The original James Monroe School No.8 was built in 1862, so it would have already been there when Gottlieb Mayer built his home in approximately 1883. As far as I can tell, the house at 925 Cedar Avenue no longer stands. The school was rebuilt and expanded over the years. The biggest expansion seems to have happened  in 1928. It’s possible the school district  bought the property and tore down the house at 925 for that expansion. But that’s only my guess.

If I can find some “olden days” pictures of that school, we may be able to see what the house at 925 Cedar Avenue looked like!

Gottlieb worked as a foreman in the train car upholstery department at the Delaware,  Lackawanna and Western Railroad (DL&W) (3).  Today’s Steamtown museum is located at the DL&W railyard where Gottlieb was employed until his death in 1885.

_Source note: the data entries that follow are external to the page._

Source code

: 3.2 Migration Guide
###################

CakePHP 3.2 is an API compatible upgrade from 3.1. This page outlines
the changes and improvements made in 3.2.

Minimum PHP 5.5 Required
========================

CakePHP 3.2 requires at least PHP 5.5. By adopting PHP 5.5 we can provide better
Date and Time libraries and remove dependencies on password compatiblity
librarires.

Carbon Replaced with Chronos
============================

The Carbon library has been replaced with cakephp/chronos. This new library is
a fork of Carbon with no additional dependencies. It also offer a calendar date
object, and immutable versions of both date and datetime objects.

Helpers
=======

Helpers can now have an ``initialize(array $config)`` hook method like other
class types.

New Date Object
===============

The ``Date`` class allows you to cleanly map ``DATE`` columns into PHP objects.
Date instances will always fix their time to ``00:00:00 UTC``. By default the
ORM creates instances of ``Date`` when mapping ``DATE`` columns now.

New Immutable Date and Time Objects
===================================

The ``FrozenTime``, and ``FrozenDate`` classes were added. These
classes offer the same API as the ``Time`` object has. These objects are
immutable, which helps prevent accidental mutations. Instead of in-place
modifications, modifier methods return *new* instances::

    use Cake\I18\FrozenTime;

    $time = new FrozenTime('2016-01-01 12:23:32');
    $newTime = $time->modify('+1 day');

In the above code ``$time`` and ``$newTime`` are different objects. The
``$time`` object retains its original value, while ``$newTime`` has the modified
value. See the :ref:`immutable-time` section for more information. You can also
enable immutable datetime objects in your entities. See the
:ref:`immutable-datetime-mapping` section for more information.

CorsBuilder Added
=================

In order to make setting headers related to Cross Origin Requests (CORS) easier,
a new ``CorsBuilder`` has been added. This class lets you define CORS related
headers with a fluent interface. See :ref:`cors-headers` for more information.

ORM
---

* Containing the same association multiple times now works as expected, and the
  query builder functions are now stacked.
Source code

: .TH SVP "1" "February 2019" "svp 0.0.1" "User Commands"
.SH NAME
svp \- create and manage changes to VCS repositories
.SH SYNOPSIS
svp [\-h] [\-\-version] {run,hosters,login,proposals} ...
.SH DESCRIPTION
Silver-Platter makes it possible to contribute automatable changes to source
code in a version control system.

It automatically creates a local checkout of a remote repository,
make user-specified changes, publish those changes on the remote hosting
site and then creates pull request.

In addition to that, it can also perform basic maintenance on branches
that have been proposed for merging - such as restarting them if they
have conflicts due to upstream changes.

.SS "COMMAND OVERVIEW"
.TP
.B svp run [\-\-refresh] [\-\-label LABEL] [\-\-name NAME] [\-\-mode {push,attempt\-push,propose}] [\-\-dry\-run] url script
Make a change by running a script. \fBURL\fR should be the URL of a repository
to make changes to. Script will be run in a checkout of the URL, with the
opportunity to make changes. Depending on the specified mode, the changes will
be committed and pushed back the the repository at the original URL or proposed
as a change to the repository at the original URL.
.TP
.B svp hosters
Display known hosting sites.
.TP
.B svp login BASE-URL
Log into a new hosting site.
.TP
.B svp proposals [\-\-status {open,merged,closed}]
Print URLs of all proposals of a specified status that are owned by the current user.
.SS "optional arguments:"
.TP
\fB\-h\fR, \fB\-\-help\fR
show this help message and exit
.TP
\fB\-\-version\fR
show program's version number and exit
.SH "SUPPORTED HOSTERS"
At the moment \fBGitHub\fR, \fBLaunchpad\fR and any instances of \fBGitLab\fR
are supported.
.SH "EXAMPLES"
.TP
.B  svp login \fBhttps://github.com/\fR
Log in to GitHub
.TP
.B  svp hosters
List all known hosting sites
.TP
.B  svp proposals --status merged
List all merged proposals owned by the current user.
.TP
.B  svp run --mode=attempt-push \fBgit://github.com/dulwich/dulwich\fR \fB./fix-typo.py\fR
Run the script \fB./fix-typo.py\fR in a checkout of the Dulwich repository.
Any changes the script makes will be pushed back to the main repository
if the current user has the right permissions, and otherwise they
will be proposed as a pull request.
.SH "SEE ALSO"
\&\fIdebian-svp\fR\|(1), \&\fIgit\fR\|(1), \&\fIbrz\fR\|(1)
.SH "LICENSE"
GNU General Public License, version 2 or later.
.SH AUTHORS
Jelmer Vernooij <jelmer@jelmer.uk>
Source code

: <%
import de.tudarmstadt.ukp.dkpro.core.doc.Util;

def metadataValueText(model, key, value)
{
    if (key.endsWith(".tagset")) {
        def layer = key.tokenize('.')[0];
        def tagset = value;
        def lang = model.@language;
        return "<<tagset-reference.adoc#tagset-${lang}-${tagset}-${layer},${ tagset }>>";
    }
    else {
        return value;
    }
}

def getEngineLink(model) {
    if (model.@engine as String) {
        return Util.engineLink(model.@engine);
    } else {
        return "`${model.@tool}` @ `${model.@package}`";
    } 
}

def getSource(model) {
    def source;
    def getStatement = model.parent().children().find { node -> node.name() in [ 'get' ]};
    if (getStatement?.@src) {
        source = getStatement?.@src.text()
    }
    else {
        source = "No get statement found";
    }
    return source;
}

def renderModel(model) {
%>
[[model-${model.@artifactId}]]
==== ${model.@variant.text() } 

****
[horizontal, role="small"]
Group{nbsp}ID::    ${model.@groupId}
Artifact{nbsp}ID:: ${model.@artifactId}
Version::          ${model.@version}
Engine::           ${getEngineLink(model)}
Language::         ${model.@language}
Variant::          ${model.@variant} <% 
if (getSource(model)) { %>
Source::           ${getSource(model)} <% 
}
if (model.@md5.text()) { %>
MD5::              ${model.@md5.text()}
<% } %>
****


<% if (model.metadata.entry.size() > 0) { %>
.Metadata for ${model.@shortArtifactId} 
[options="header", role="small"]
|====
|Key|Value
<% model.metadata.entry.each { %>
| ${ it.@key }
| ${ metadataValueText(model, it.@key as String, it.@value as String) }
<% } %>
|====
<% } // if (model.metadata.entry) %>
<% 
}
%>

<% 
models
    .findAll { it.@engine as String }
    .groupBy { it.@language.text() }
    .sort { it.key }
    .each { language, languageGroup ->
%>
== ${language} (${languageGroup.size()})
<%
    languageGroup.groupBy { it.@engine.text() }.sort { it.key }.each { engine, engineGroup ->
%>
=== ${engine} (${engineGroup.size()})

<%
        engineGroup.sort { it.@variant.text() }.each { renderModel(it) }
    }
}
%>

Edward P. Mayer* (My great, great grandfather)
Amanda Mayer
Mary Alice Mayer
Elizabeth Katherine Mayer
William A. Mayer

Sources Checklist:
Immigration documents – no
Marriage Certificate – no
Death Certificate √
Censuses: 1850 – no, 1860 – maybe, 1870 √, 1880 √
News articles from √


(1) Baptism Record for William Andrew Mayer. St John´s Lutheran Church, Scranton, PA, Page 93. Historical Society of Pennsylvania; Philadelphia, Pennsylvania; Collection Name: Historic Pennsylvania Church and Town Records; Reel: 520.
(2) Gottlieb Mayer, Headstone, Pittston Avenue Cemetery, Scranton, PA.